After Bacon’s Rebellion undertook the all-too-unusual step of actually reading a bill and reporting what it did, the bill in question was substantially changed. The version of the Percentage of Income Payment Plan which advanced out of the State Senate Friday was a shadow of the one subject to that report.

The substitute removed any reference to whole home retrofits, which were to include converting heating plants from natural gas or propane to electric heat pumps. The stripped-down bill is back to focusing (mainly) on providing electricity bill subsidies for low-income families. The proposal to extend those subsidies to Dominion Energy Virginia and Appalachian Power customers with incomes at 200% of the federal poverty level was reduced to 150%.

It also included a reenactment clause, meaning the bill would only go into effect after passing again in 2022. That may or may not mean anything, since the program is already authorized under existing law because of the 2020 Virginia Clean Economy Act. Only the changes or clarifications in this bill would be delayed.

The Senate substitute, which finally had a spotlight on it, squeaked out on 20-19 (roll call not yet posted by Senate staff, sorry). It immediately was rejected by the House of Delegates, so that bill is also now in a conference committee. The more expansive provisions could return. There was no indication either utility was opposed to the more expansive and expensive version.

Senate Majority Leader Richard Saslaw, D-Fairfax, belittled concerns and reported it would cost residential consumers $1.25 per month. That assumes an average Dominion monthly electric bill, was a higher figure for APCo, and also assumes the bare bones program reviewed by the State Corporation Commission.

Those using more juice, especially commercial, government and industrial customers, would see a major price increase. And there is no reason to believe this will stay bare bones before final action.

Saslaw was answered by a passionate speech from Senator David Suetterlein, R-Roanoke, who started listing all the other ways our electric bills have seen $1 or $2 added here or there, over and over, to the point it is becoming a major burden on family budgets. The full list begs for an airing.  A PIPP as it passed the House would be far more expensive than the misleading estimate Dominion lobbyists fed Saslaw.

Electric School Buses in “By for The Day” Limbo

School bus? Storage battery? No, utility profit center.

Having been defeated and reconsidered, Dominion Energy Virginia’s proposal to force ratepayers to finance a battery-operated school bus fleet with guaranteed fat profit margins for itself remains on life support. Monday may tell the tale, after proponents declined to take an additional vote on Thursday or Friday. This would be another of those taxes hidden on your electric bill Suetterlein was discussing.

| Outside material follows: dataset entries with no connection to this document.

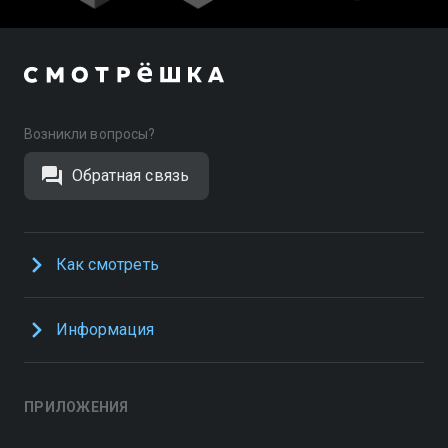
Возникли вопросы?
Обратная связь
Как смотреть
Информация
ПРИЛОЖЕНИЯ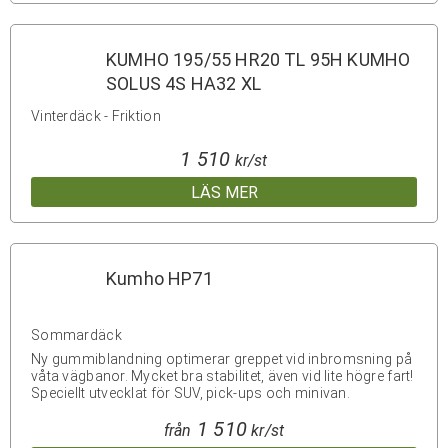
KUMHO 195/55 HR20 TL 95H KUMHO
SOLUS 4S HA32 XL
Vinterdäck - Friktion
1 510
kr/st
LÄS MER
Kumho HP71
Sommardäck
Ny gummiblandning optimerar greppet vid inbromsning på
våta vägbanor. Mycket bra stabilitet, även vid lite högre fart!
Speciellt utvecklat för SUV, pick-ups och minivan.
1 510
från
kr/st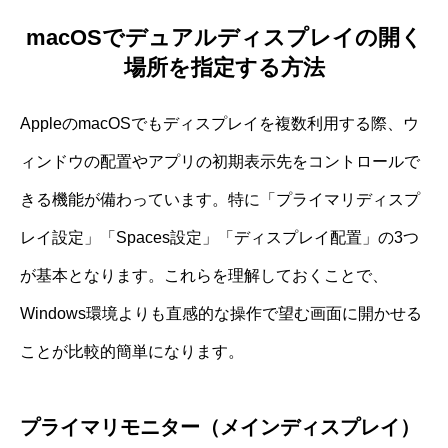
macOSでデュアルディスプレイの開く
場所を指定する方法
AppleのmacOSでもディスプレイを複数利用する際、ウ
ィンドウの配置やアプリの初期表示先をコントロールで
きる機能が備わっています。特に「プライマリディスプ
レイ設定」「Spaces設定」「ディスプレイ配置」の3つ
が基本となります。これらを理解しておくことで、
Windows環境よりも直感的な操作で望む画面に開かせる
ことが比較的簡単になります。
プライマリモニター（メインディスプレイ）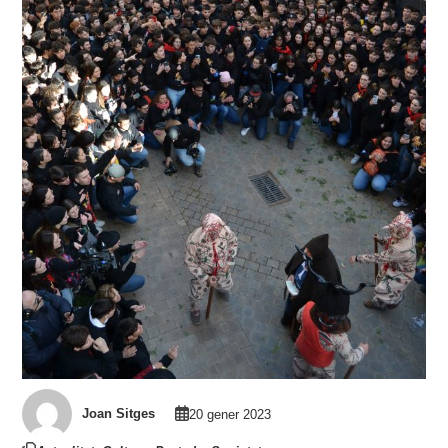
Joan Sitges
20 gener 2023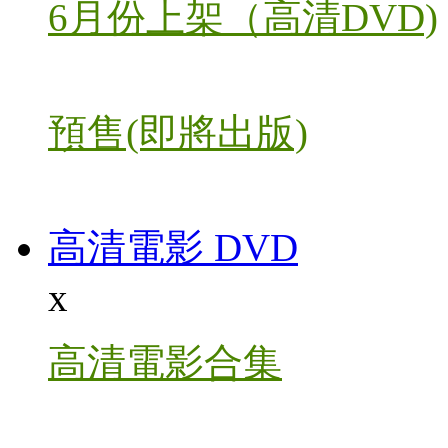
6月份上架（高清DVD)
預售(即將出版)
高清電影 DVD
x
高清電影合集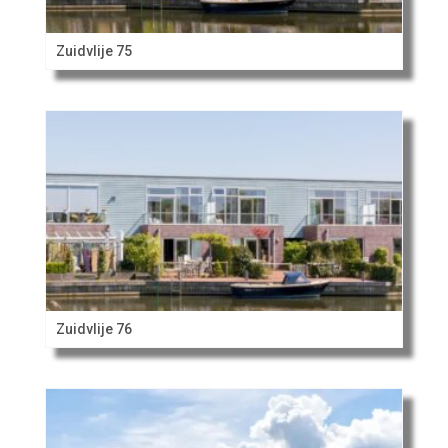
Zuidvlije 75
Zuidvlije 76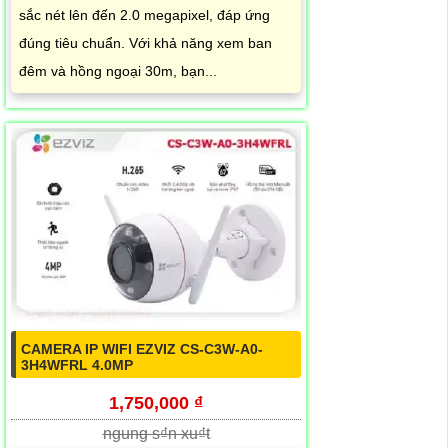
sắc nét lên đến 2.0 megapixel, đáp ứng
đúng tiêu chuẩn. Với khả năng xem ban
đêm và hồng ngoại 30m, bạn...
CAMERA IP WIFI EZVIZ CS-C3W-A0-
3H4WFRL 4.0MP
1,750,000 ₫
ngung s₫n xu₫t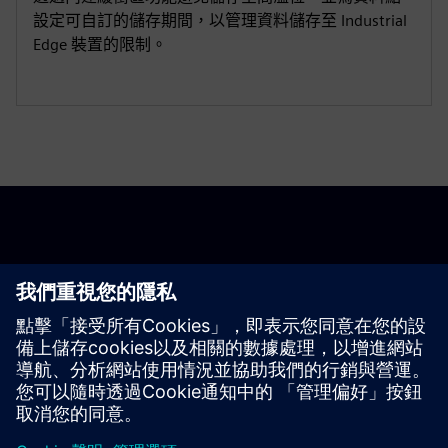
設定可自訂的儲存期間，以管理資料儲存至 Industrial
Edge 裝置的限制。
開始使用
聯絡我們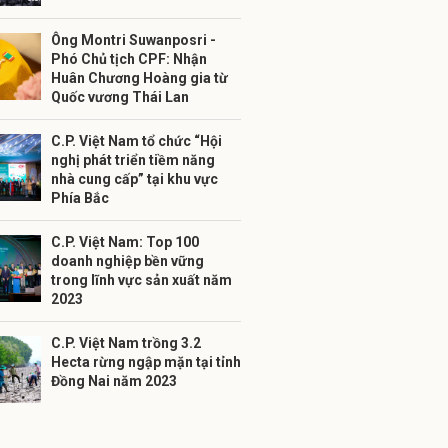
Ông Montri Suwanposri -
Phó Chủ tịch CPF: Nhận
Huân Chương Hoàng gia từ
Quốc vương Thái Lan
C.P. Việt Nam tổ chức “Hội
nghị phát triển tiềm năng
nhà cung cấp” tại khu vực
Phía Bắc
C.P. Việt Nam: Top 100
doanh nghiệp bền vững
trong lĩnh vực sản xuất năm
2023
C.P. Việt Nam trồng 3.2
Hecta rừng ngập mặn tại tỉnh
Đồng Nai năm 2023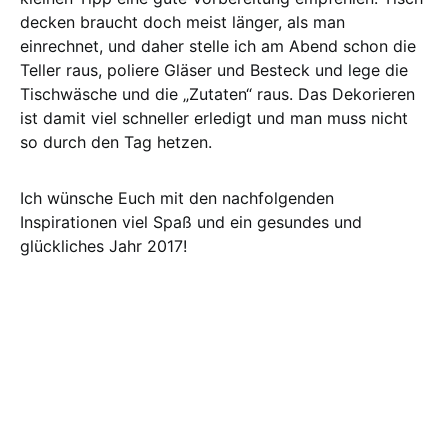
decken braucht doch meist länger, als man
einrechnet, und daher stelle ich am Abend schon die
Teller raus, poliere Gläser und Besteck und lege die
Tischwäsche und die „Zutaten“ raus. Das Dekorieren
ist damit viel schneller erledigt und man muss nicht
so durch den Tag hetzen.
Ich wünsche Euch mit den nachfolgenden
Inspirationen viel Spaß und ein gesundes und
glückliches Jahr 2017!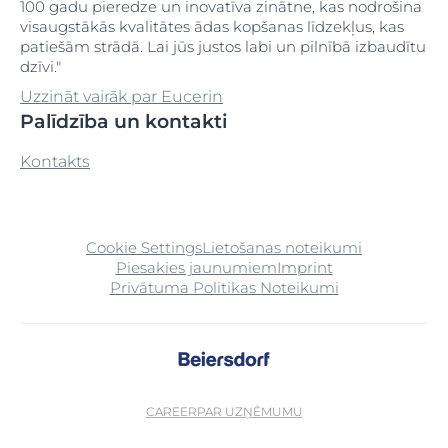
100 gadu pieredze un inovatīva zinātne, kas nodrošina
visaugstākās kvalitātes ādas kopšanas līdzekļus, kas
patiešām strādā. Lai jūs justos labi un pilnībā izbaudītu
dzīvi."
Uzzināt vairāk par Eucerin
Palīdzība un kontakti
Kontakts
Cookie Settings
Lietošanas noteikumi
Piesakies jaunumiem
Imprint
Privātuma Politikas Noteikumi
CAREER
PAR UZŅĒMUMU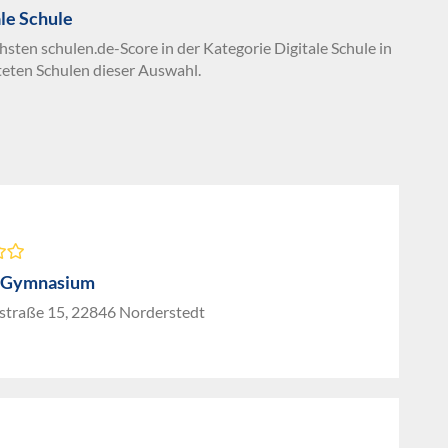
ale Schule
hsten schulen.de-Score in der Kategorie Digitale Schule in
teten Schulen dieser Auswahl.
g-Gymnasium
traße 15, 22846 Norderstedt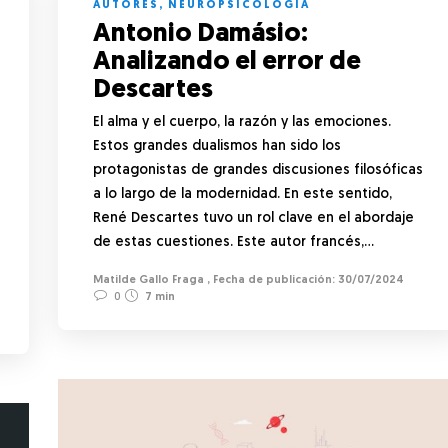
AUTORES
,
NEUROPSICOLOGÍA
Antonio Damásio:
Analizando el error de
Descartes
El alma y el cuerpo, la razón y las emociones.
Estos grandes dualismos han sido los
protagonistas de grandes discusiones filosóficas
a lo largo de la modernidad. En este sentido,
René Descartes tuvo un rol clave en el abordaje
de estas cuestiones. Este autor francés,…
Matilde Gallo Fraga
,
30/07/2024
0
7 min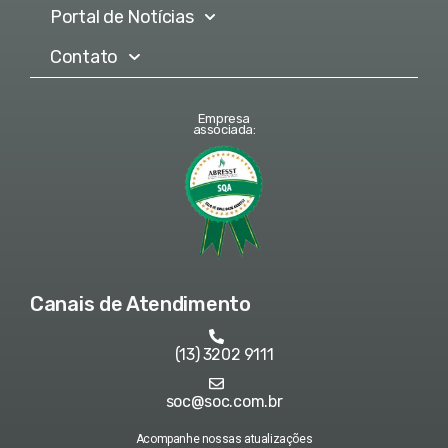
Portal de Notícias
Contato
Empresa
associada:
Canais de Atendimento
(13) 3202 9111
soc@soc.com.br
Acompanhe nossas atualizações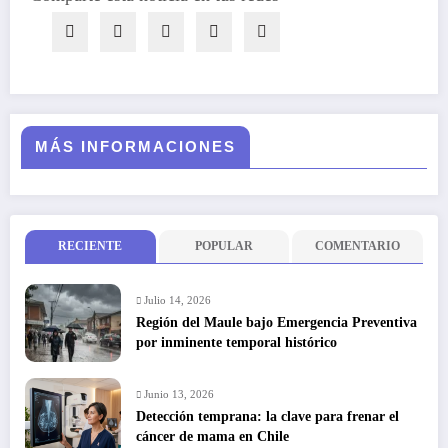
MÁS INFORMACIONES
RECIENTE
POPULAR
COMENTARIO
Julio 14, 2026
Región del Maule bajo Emergencia Preventiva
por inminente temporal histórico
Junio 13, 2026
Detección temprana: la clave para frenar el
cáncer de mama en Chile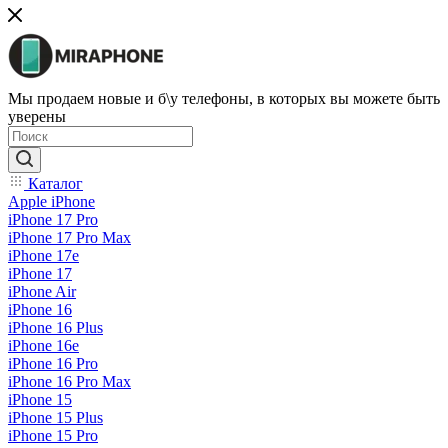
Мы продаем новые и б\у телефоны, в которых вы можете быть
уверены
Каталог
Apple iPhone
iPhone 17 Pro
iPhone 17 Pro Max
iPhone 17e
iPhone 17
iPhone Air
iPhone 16
iPhone 16 Plus
iPhone 16e
iPhone 16 Pro
iPhone 16 Pro Max
iPhone 15
iPhone 15 Plus
iPhone 15 Pro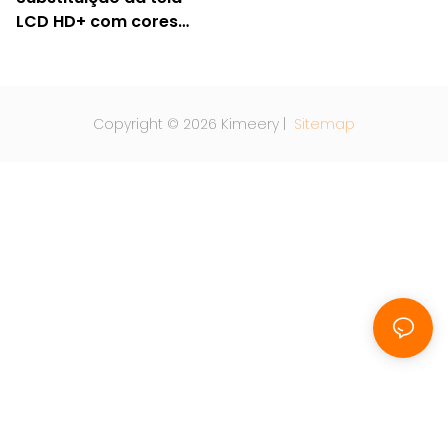
LCD HD+ com cores
vibrantes para iPhone
17 Pro Max
Copyright © 2026 Kimeery |
Sitemap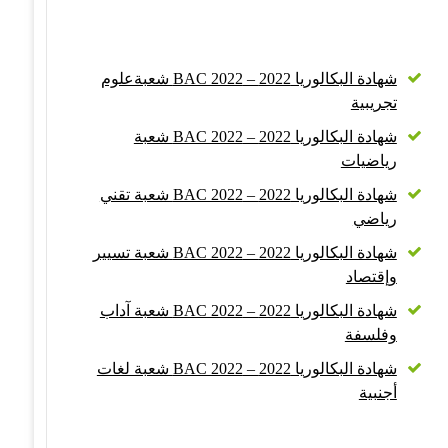
شهادة البكالوريا 2022 – BAC 2022 شعبةعلوم
تجريبية
شهادة البكالوريا 2022 – BAC 2022 شعبة
رياضيات
شهادة البكالوريا 2022 – BAC 2022 شعبة تقني
رياضي
شهادة البكالوريا 2022 – BAC 2022 شعبة تسيير
وإقتصاد
شهادة البكالوريا 2022 – BAC 2022 شعبة آداب
وفلسفة
شهادة البكالوريا 2022 – BAC 2022 شعبة لغات
أجنبية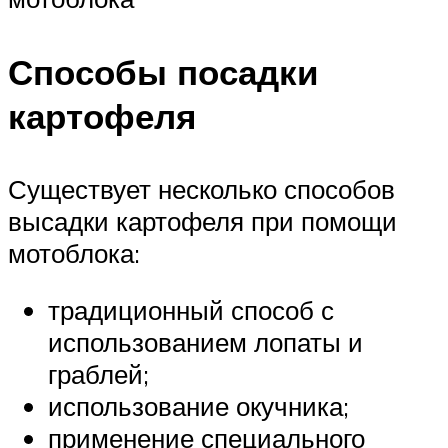
Способы посадки
картофеля
Существует несколько способов
высадки картофеля при помощи
мотоблока:
традиционный способ с
использованием лопаты и
граблей;
использование окучника;
применение специального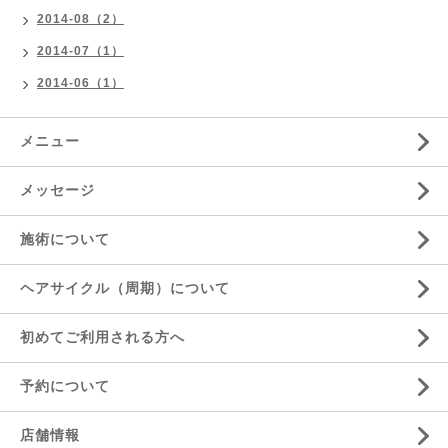
2014-08（2）
2014-07（1）
2014-06（1）
メニュー
メッセージ
施術について
ヘアサイクル（周期）について
初めてご利用される方へ
予約について
店舗情報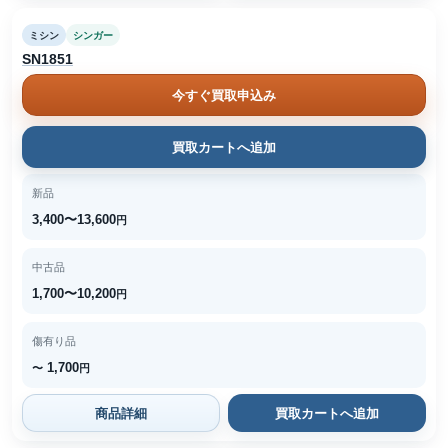
ミシン
シンガー
SN1851
今すぐ買取申込み
買取カートへ追加
新品
3,400〜13,600
円
中古品
1,700〜10,200
円
傷有り品
1,700
〜
円
商品詳細
買取カートへ追加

Again, there are amendments proposed seeking to reduce the cost and the objections. The fleet is now down to 1,000 buses rather than 1,250, cutting the bill to ratepayers to about $225 million (before annual profit margins). But micromanaging “equity” language was added by the House, seeking to steer the buses to Title I schools and to neighborhoods with poorer air quality.

A similar bill for electric buses, but not calling for ratepayers to cover the tab thus making the utility rich, is also going “by for the day” in the Senate, perhaps awaiting the outcome of the Senate bill in the House. It is a good vehicle for an amendment giving the utility-written approach a final chance to pass.

Should this pass, 1,000 buses would only be the start. Diesel is on the way out with the current leaders of Virginia, who paid zero attention to what kept running in Texas last week and what did not.